Dose-dependent, bradykinin (BK)-induced relaxation of left anterior descending coronary arteries. Values are means ± SE. Normal fat (NF) (n = 12 pigs); high fat/cholesterol (HFC) (n = 11). Percent relaxation was calculated as percent reduction in force from PGF2-α (30 M)-induced tension. (a) BK-induced relaxation was impaired in HFC at intermediate and high doses of BK (P < 0.05). (b) Effects of N^G-nitro-l-arginine methyl ester (l-NAME) on relaxation. (c) Effects of indomethacin (INDO) on relaxation. (d) Effects of l-NAME plus INDO on relaxation.
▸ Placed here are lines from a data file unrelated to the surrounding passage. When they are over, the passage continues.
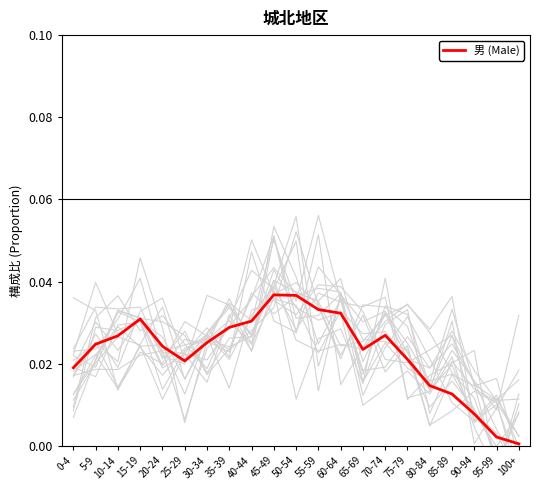

What is the label of the 15th point from the right?

30-34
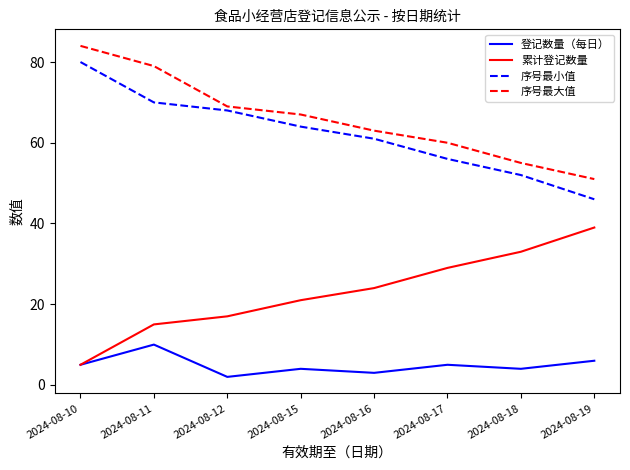

Which series has the largest total across all categories?

序号最大值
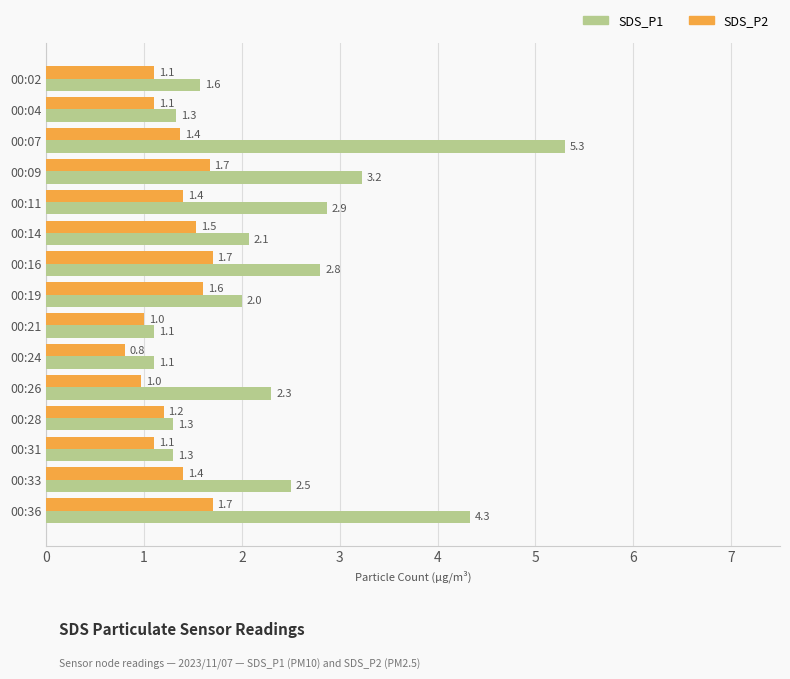

What is the sum of the SDS_P1 values at 00:14 and 00:21?

3.2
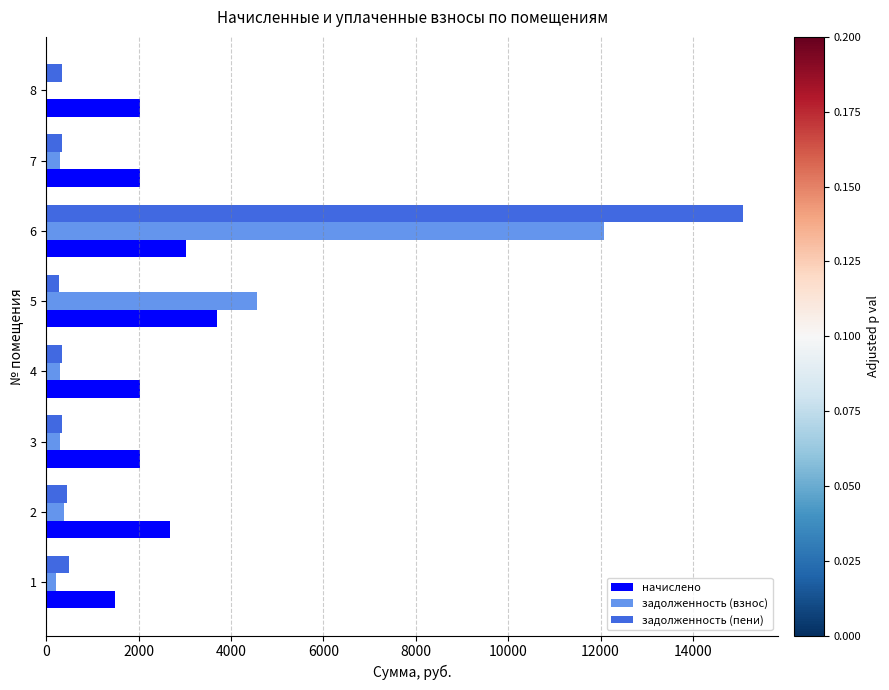

What is the maximum value for задолженность (взнос)?

12066.2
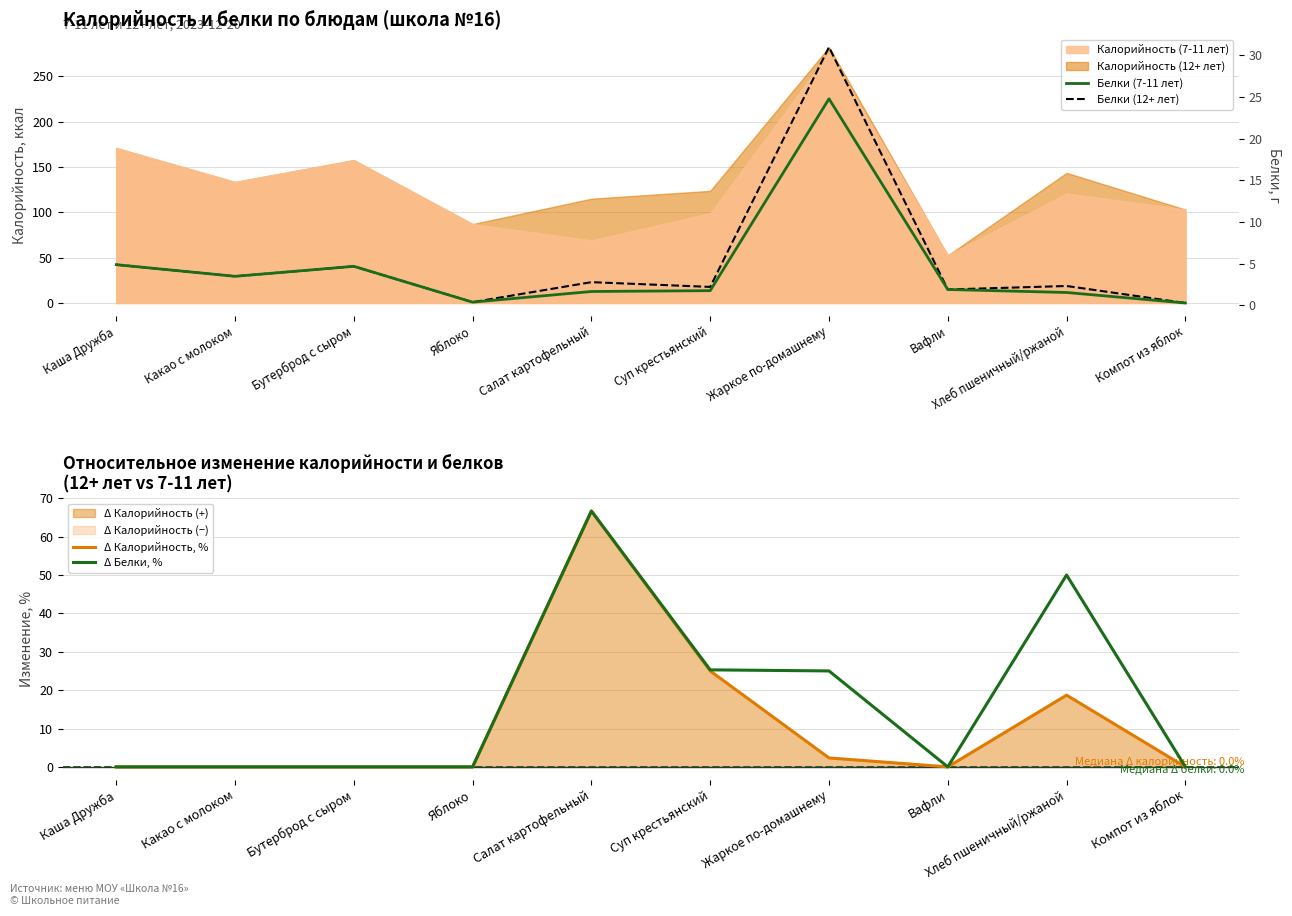

What is the sum of all Δ Белки, % values?

166.9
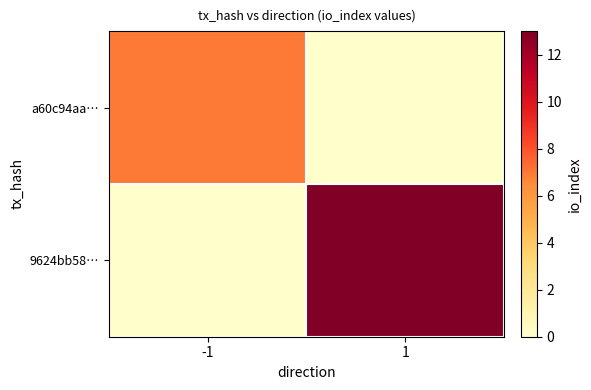

At which category does the chart reach its minimum across all series?

1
Mixed-factor anova indicated that l-NAME significantly inhibited BK-induced relaxation.

Figure 9

Dose-dependent acetylcholine (ACH) and bradykinin (BK)-induced relaxation of brachial and femoral artery. (a) BK elicited a similar dose-dependent relaxation of brachial arteries from both high fat/cholesterol (HFC) (n = 12) and normal fat (NF) (n = 11) diet groups. (b) BK elicited a similar dose-dependent relaxation of femoral arteries from both HFC (n = 6) and NF (n = 7) diet groups. (c) ACH elicited a similar dose-dependent relaxation of brachial arteries from both HFC (n = 11) and NF (n = 12) diet groups. (d) ACH elicited a similar dose-dependent relaxation of femoral arteries from both HFC (n = 6) and NF (n = 7) diet groups.

Figure 10

Dose-dependent sodium nitroprusside (SNP)-induced relaxation of carotid artery high fat/cholesterol (HFC) (n = 7) and normal fat (NF) (n = 8) diet groups (a). Coronary artery (left anterior descending) HFC (n = 12) and NF (n = 11) diet groups (b). Brachial artery HFC (n = 12) and NF (n = 11) diet groups (c). Femoral artery femoral arteries from both HFC (n = 6) and NF (n = 7) diet groups (d). There were no between group differences in the responses of any artery.